Member of the Montgomery County Council from District 3
- Incumbent
- Assumed office December 1, 2014
- Preceded by: Phill Andrews
- Constituency: Gaithersburg, Rockville, Washington Grove, Leisure World, and parts of Aspen Hill, Derwood, Potomac, and North Potomac.

Mayor of Gaithersburg
- In office November 1998 – November 10, 2014
- Preceded by: W. Edward Bohrer, Jr.
- Succeeded by: Jud Ashman

Personal details
- Born: Sidney Arnold Katz March 24, 1950 (age 76) Gaithersburg, Maryland, U.S.
- Party: Democratic
- Spouse: Sally Katz
- Alma mater: University of Maryland (BA)
- Occupation: Politician
- Profession: Businessman
- Website: www.sidneykatz.com

= Sidney A. Katz =

American politician

Sidney Arnold Katz (born March 24, 1950) is an American politician and businessman. He currently is a member of the Montgomery County Council representing District 3.

==Early life and education==
Katz is a lifelong resident of Gaithersburg. His family was the only Jewish one in Gaithersburg. He attended Gaithersburg Elementary and Gaithersburg Middle School. He graduated from Gaithersburg High School in 1968. He attended the University of Maryland, where he received his bachelor's degree in public administration.

==Career==
Katz was a member of the City of Gaithersburg Planning Commission from 1976 until 1978. He served as a Gaithersburg council member beginning in 1978.

After Mayor W. Edward Bohrer died in office of a stroke in 1998, the Gaithersburg Council appointed Katz the new mayor.

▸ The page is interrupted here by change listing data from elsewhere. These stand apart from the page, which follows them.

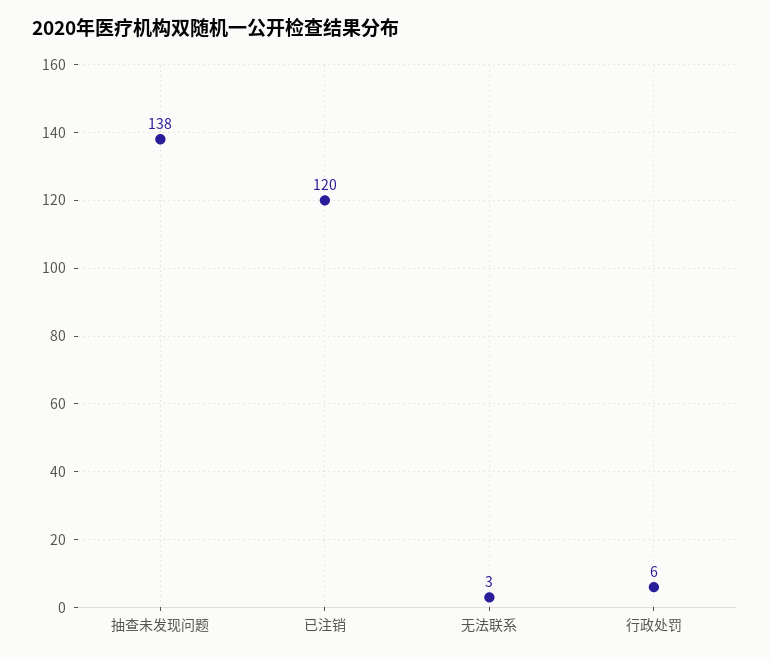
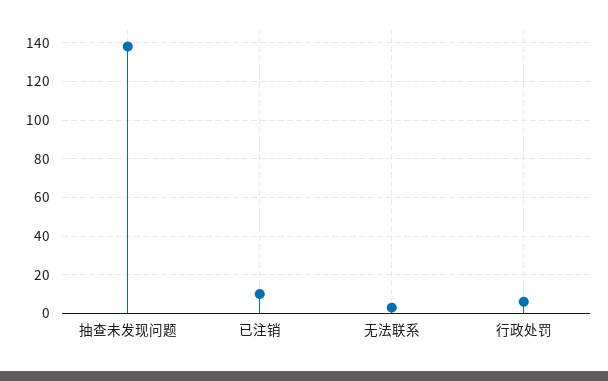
  {
    "抽查未发现问题": 138,
-   "已注销": 120,
+   "已注销": 10,
    "无法联系": 3,
    "行政处罚": 6
  }

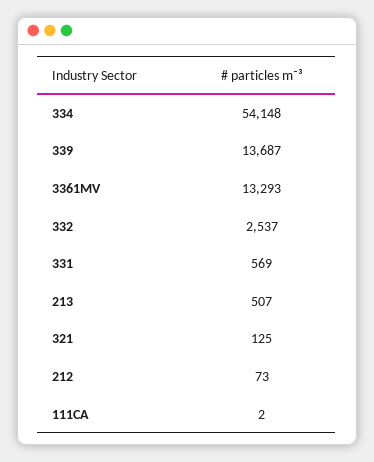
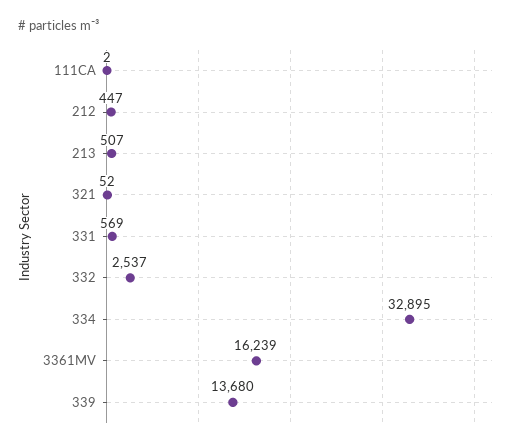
  {
-   "334": 54148,
+   "334": 32895,
-   "339": 13687,
+   "339": 13680,
-   "3361MV": 13293,
+   "3361MV": 16239,
    "332": 2537,
    "331": 569,
    "213": 507,
-   "321": 125,
+   "321": 52,
-   "212": 73,
+   "212": 447,
    "111CA": 2
  }

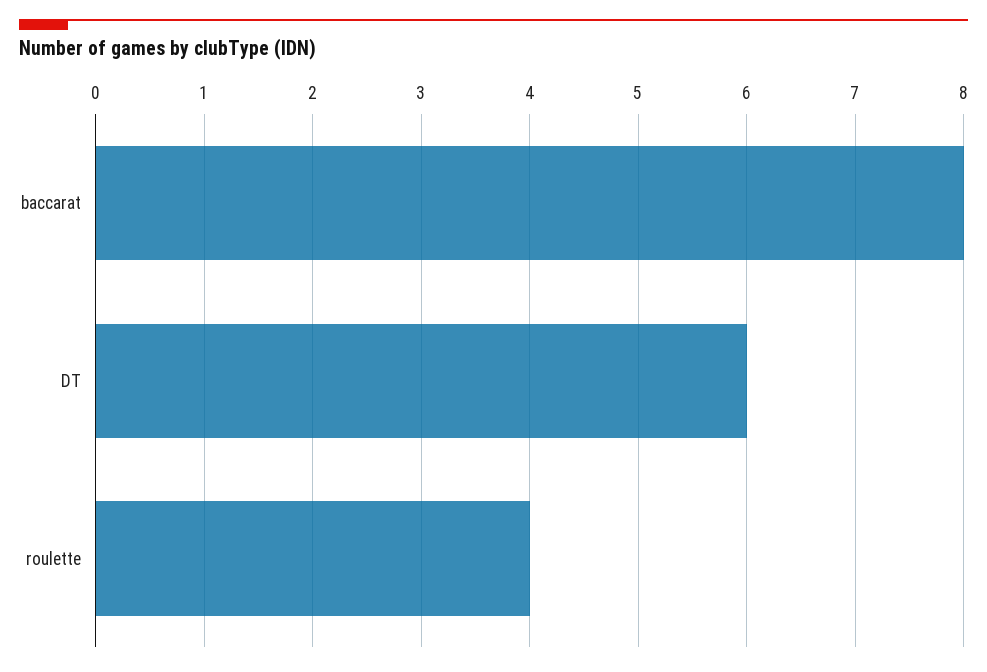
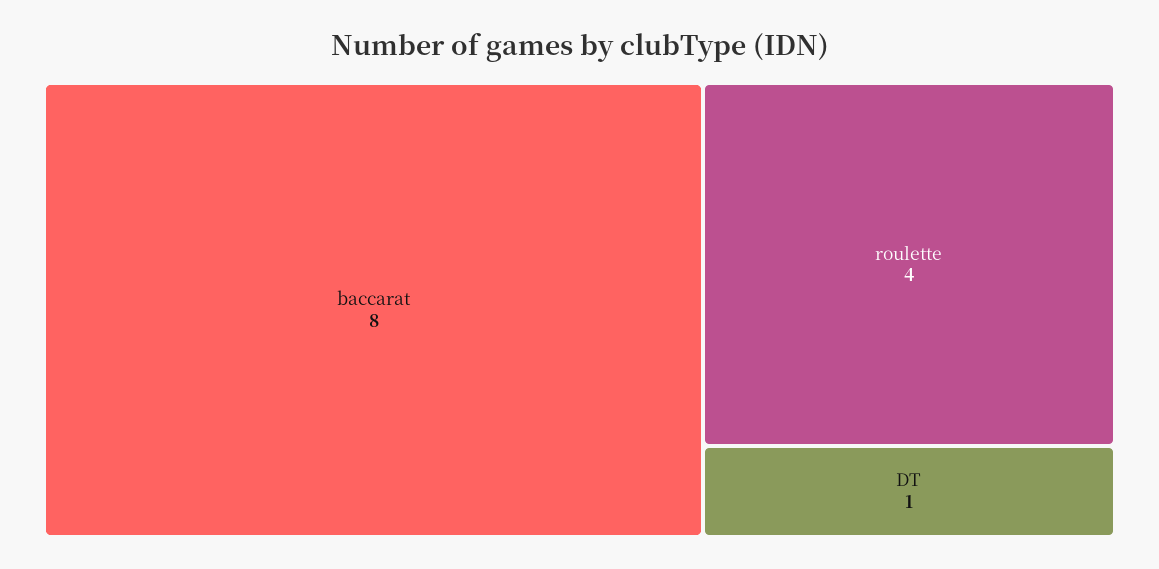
  {
    "baccarat": 8,
-   "DT": 6,
+   "DT": 1,
    "roulette": 4
  }

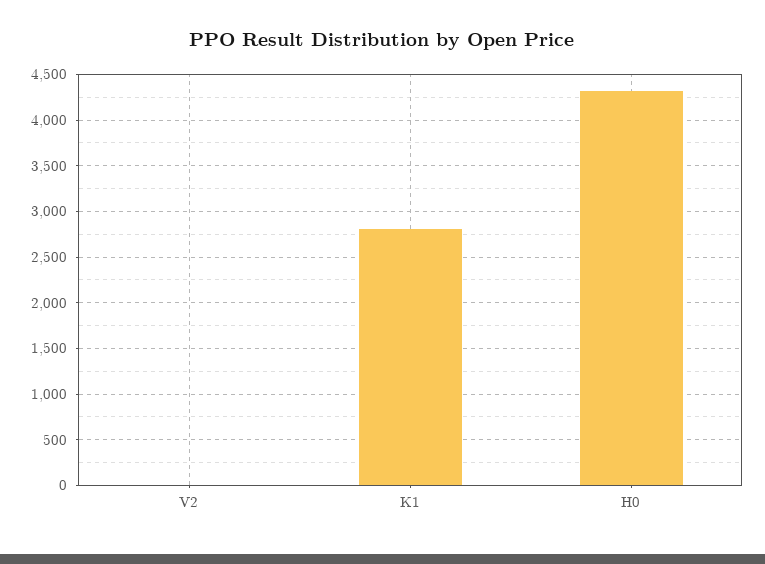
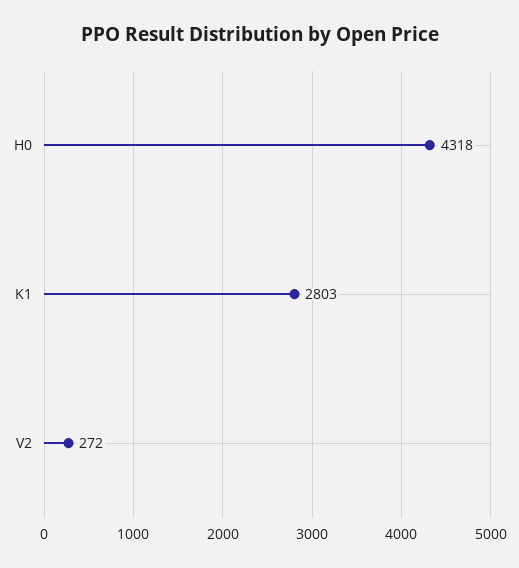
  {
-   "V2": 0,
+   "V2": 272,
    "K1": 2803,
    "H0": 4318
  }

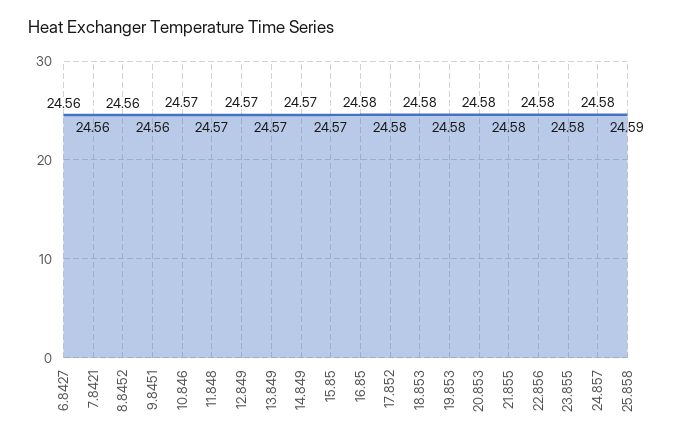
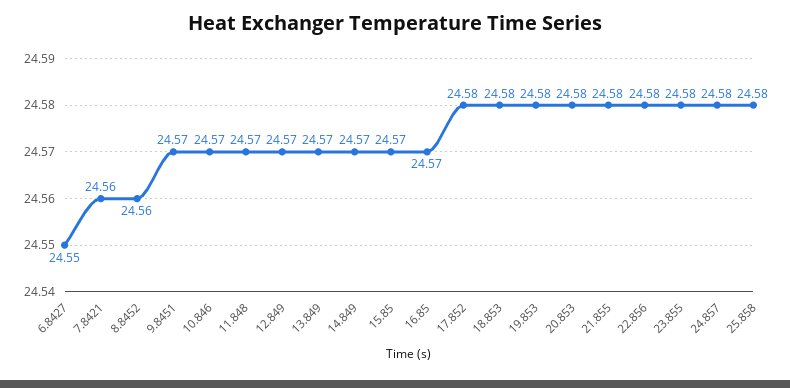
  {
-   "6.8427": 24.56,
+   "6.8427": 24.55,
    "7.8421": 24.56,
    "8.8452": 24.56,
-   "9.8451": 24.56,
+   "9.8451": 24.57,
    "10.846": 24.57,
    "11.848": 24.57,
    "12.849": 24.57,
    "13.849": 24.57,
    "14.849": 24.57,
    "15.85": 24.57,
-   "16.85": 24.58,
+   "16.85": 24.57,
    "17.852": 24.58,
    "18.853": 24.58,
    "19.853": 24.58,
    "20.853": 24.58,
    "21.855": 24.58,
    "22.856": 24.58,
    "23.855": 24.58,
    "24.857": 24.58,
-   "25.858": 24.59
+   "25.858": 24.58
  }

In 2008, Katz supported a law to prohibit seeking work or hiring someone to work while on most city streets, sidewalks, and parking areas. The law was declared unconstitutional by Maryland Attorney General Douglas F. Gansler. Gansler said the law regulated speech in public without being narrowly designed to increase public safety and traffic flow. The City of Gaithersburg accepted the opinions expressed in the Attorney General's letter and the specific Gaithersburg law was not tested in court. Katz said he would find other ways to regulate day laborers.

In 2008, Katz was elected president of the Maryland Municipal League, the association that represents Maryland's 157 cities and towns.

In 2014, Montgomery Council Council Member Phil Andrews announced that he would not run for re-election and would run for County Executive instead. Katz announced he would run to replace Andrews on the County Council representing District 3. Katz's campaign focused on early childhood education, after-school programs, and career and technical training. Katz won the Democratic Party primary election. With no opponent on the general election ballot, Katz won the general election in 2014. His term began on December 1, 2014. He sits on the government operations and public safety committee.

==Personal life==
He was the co-owner, along with other family members, of Wolfson's Department Store on East Diamond Avenue in Gaithersburg from 1971 until he closed the store on October 26, 2013. The business was started by his grandparents, Jacob and Rose Wolfson, in 1918.

Katz is married to Sally Katz, a pupil personnel worker for Montgomery County Public Schools, and is the father of two adult children. He lives in the Pheasant Run neighborhood of Gaithersburg.